The air was thick with an odor of rot and deceit that seemed to seep through his clothes and into his skin.

He exhaled.

It was time to head home.

I’m done playing postman.

Chapter 19

“H ey, Harlan, you in there?”

Donnally’s body jerked forward, as if the voice had jabbed him in the back of the neck. The sound broke his mind free from the accounting scrawl lying before him on top of Mauricio’s desk.

In the previous two hours he had discovered that the little guy had done well by living cheap. He had about thirty thousand dollars in cash in the bank and at least ten times that amount in equity in his property.

The question that had been troubling Donnally as he stared at the figures was what to do with the money now that Anna wasn’t alive to collect it.
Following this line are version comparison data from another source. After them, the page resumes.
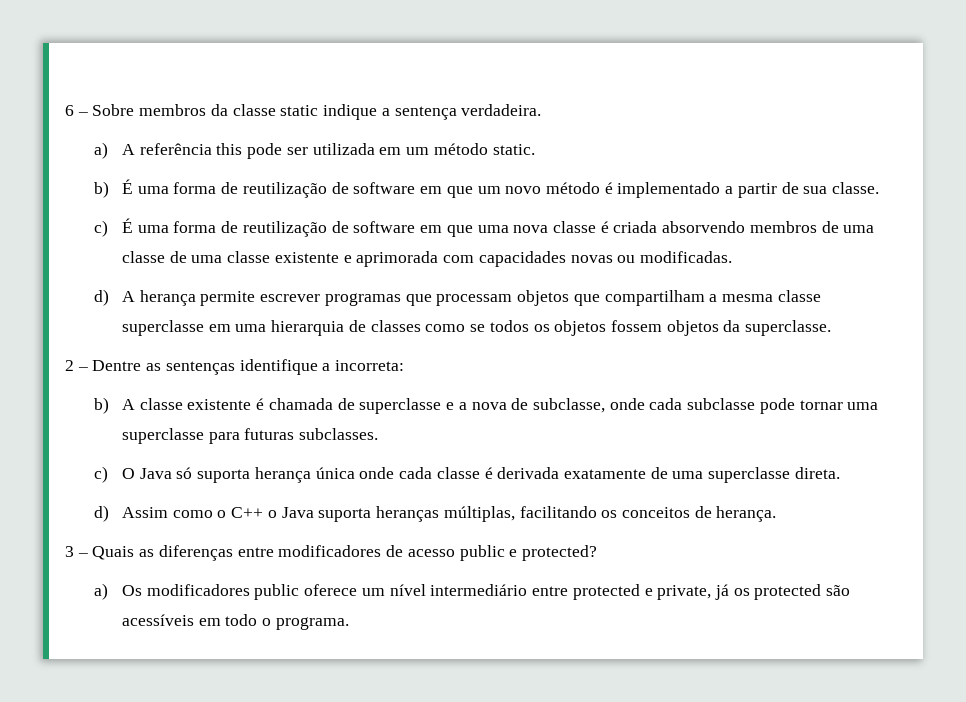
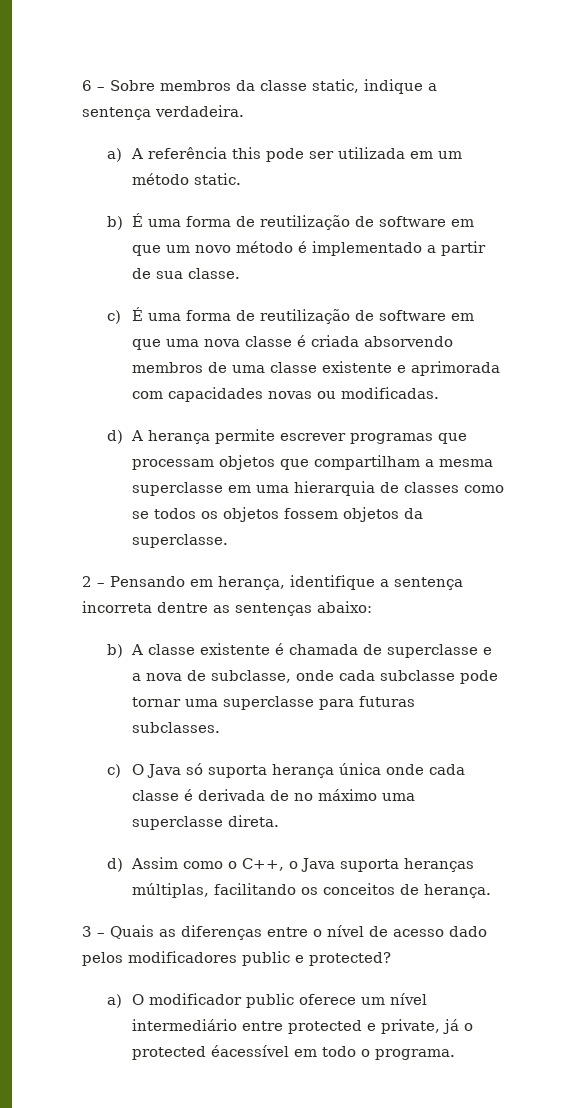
[280,105,319,116] static -> [312,79,359,93] static,
[169,251,271,263] de uma classe -> (318, 367) none
[777,290,821,302] classe -> (494, 463) none
[92,359,405,375] Dentre as sentenças identifique a incorreta: -> [110,575,463,590] [82,601,372,616] Pensando em herança, identifique a sentença incorreta dentre as sentenças abaixo:
[563,467,668,479] exatamente de -> [270,789,378,801] de no máximo
[231,507,264,518] C++ -> [242,858,285,871] C++,
[278,545,455,557] modificadores de acesso -> [313,925,487,937] [82,951,237,966] o nível de acesso dado pelos modificadores
[122,584,250,596] Os modificadores -> [132,993,243,1005] O modificador
[733,584,851,600] [122,614,195,626] os protected são acessíveis -> [464,1023,474,1031] [132,1045,290,1060] o protected éacessível

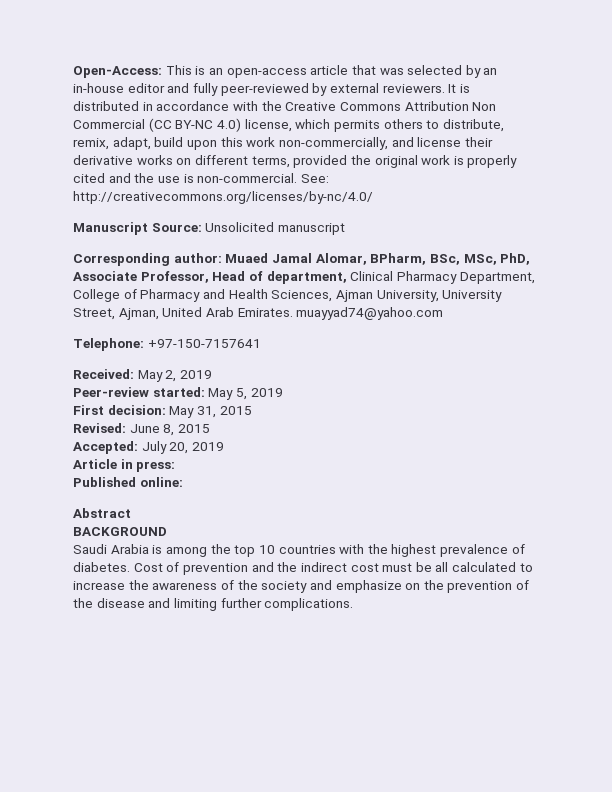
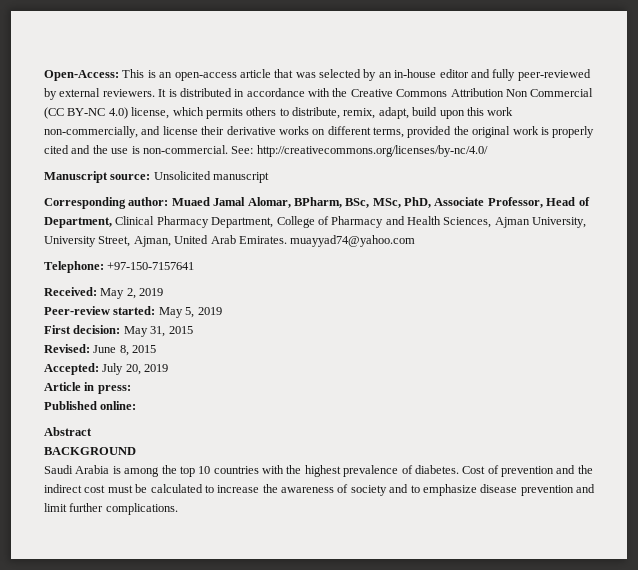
[151,223,202,232] Source: -> [110,174,151,180] source:
[266,271,347,284] department, -> [44,217,112,228] Department,
[435,562,449,572] all -> (148, 488) none
[237,580,258,590] the -> (349, 488) none
[335,580,530,593] [73,598,217,611] emphasize on the prevention of the disease and limiting -> [410,484,595,496] [44,503,67,512] to emphasize disease prevention and limit

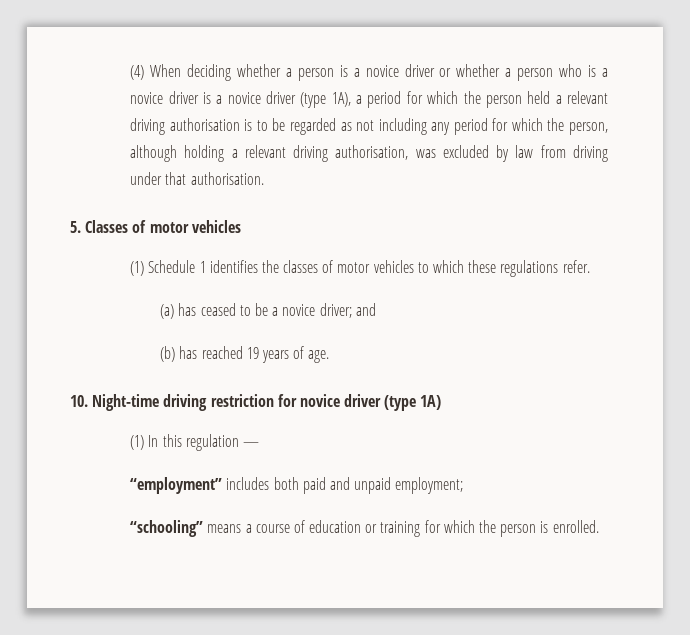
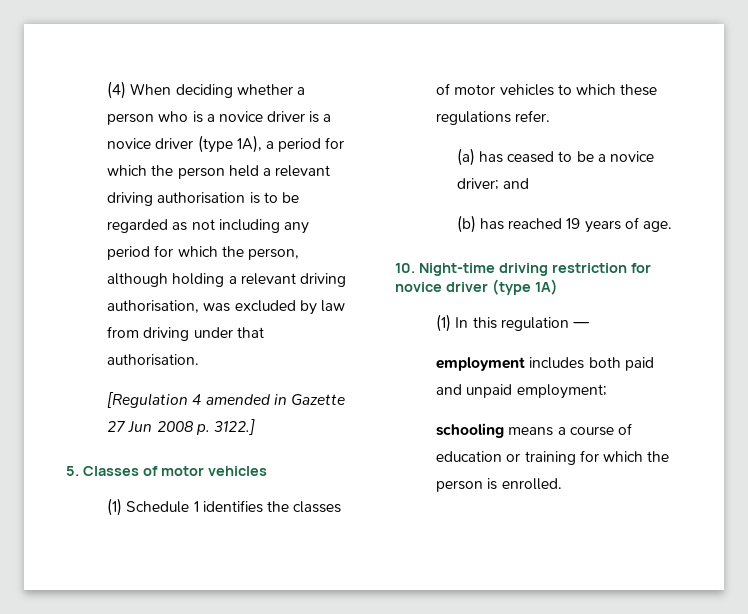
[339,64,554,81] is a novice driver or whether a person -> (155, 119) none
(264, 178) none -> [107,392,345,408] [107,419,255,435] // [Regulation 4 amended in Gazette 27 Jun 2008 p. 3122.]
[130,477,223,494] “employment” -> [436,357,526,371] employment
[130,520,204,537] “schooling” -> [436,423,505,438] schooling

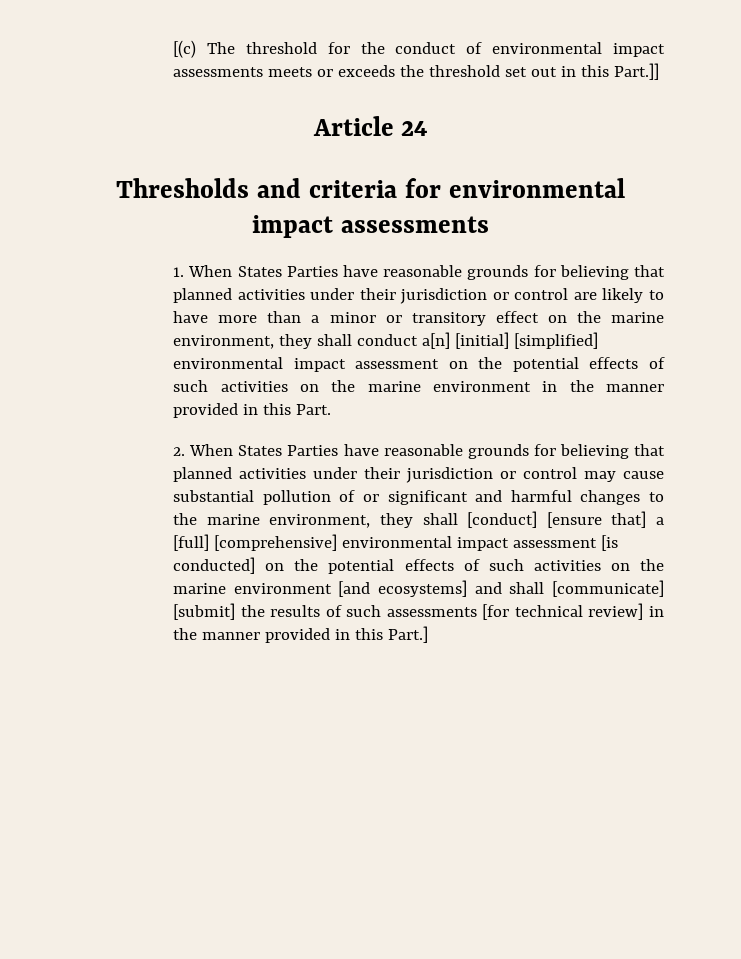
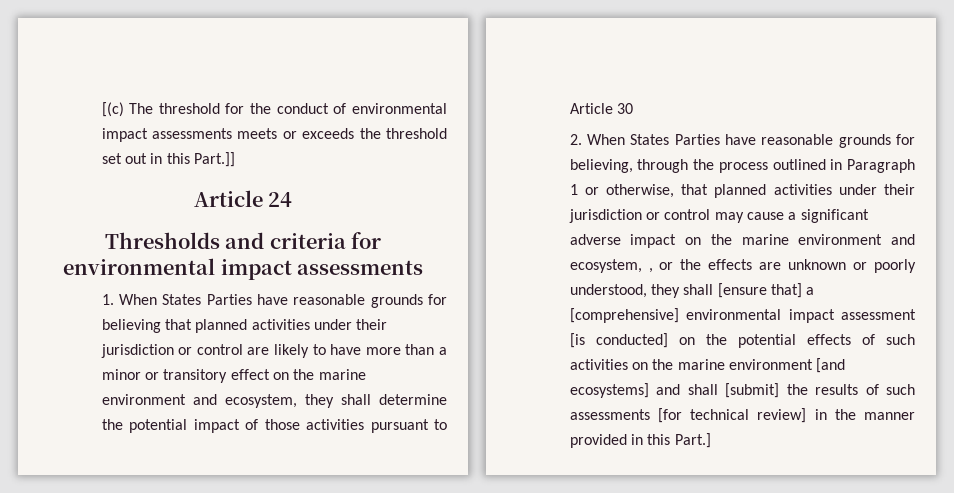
[173,332,599,349] [173,357,665,372] [173,380,664,392] [173,403,332,418] environment, they shall conduct a[n] [initial] [simplified] environmental impact assessment on the potential effects of such activities on the marine environment in the manner provided in this Part. -> [101,394,448,408] [101,419,447,433] [569,103,633,114] environment and ecosystem, they shall determine the potential impact of those activities pursuant to Article 30
[559,444,629,459] believing -> [569,159,915,173] [569,184,675,198] believing, through the process outlined in Paragraph 1 or otherwise,
[173,490,664,505] [173,511,538,528] substantial pollution of or significant and harmful changes to the marine environment, they shall [conduct] -> [788,209,869,223] [569,234,915,248] [569,259,916,273] [569,284,714,298] a significant adverse impact on the marine environment and ecosystem, , or the effects are unknown or poorly understood, they shall
[173,534,210,551] [full] -> (815, 291) none
[552,580,664,597] [communicate] -> (718, 389) none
He looked over and saw Will with his hands cupped around his eyes and pressed against the dirty office window, his cook’s apron splattered with beaten eggs and pancake batter.

“Harlan?”

“Yeah, what do you need?”

Donnally walked over and worked the bottom of the weathered double-hung window back and forth until he could raise it a few inches.

“Nothing,” Will said, tilting his narrow head to speak through the gap. “Deputy Sheriff Asshole came by the cafe a few minutes ago. Said he had to speak with you, personal. I told him I didn’t know where you was, and I didn’t, till now.”

“He say why?”

“Nope.”

“You ask?”

All the skin not concealed by Will’s black eyebrows and the wide soul patch springing from beneath his lower lip flushed red.

“I didn’t think to do it until he drove away.”

“That’s okay. Thanks for the heads-up.”

Donnally glanced over at the few cars left in the cafe’s gravel parking lot. Two had snowboards clamped onto rooftop racks.

“How many came in for breakfast?”

“I think forty. I wish it had been thirty-nine. Deputy Asshole was saying that if his father was still sheriff there’d already have been some kinda investigation of Mauricio to find out what he was hiding. Asshole kept calling him Pancho just like his father used to. Can’t we just ban him from the cafe?”

“You mean put up a sign? No brains. No sense. No service.”

Will laughed. “But you’d have to add, This Means You, Deputy Pipkins, otherwise he wouldn’t be able to figure out that it was aimed at him.”

D onnally stood by the window after Will returned to the cafe. He wondered whether Wade Pipkins Jr. was just doing what his father would’ve done, but for which he no longer had the authority beyond what he commanded as the patriarch of his Sunday dinner table.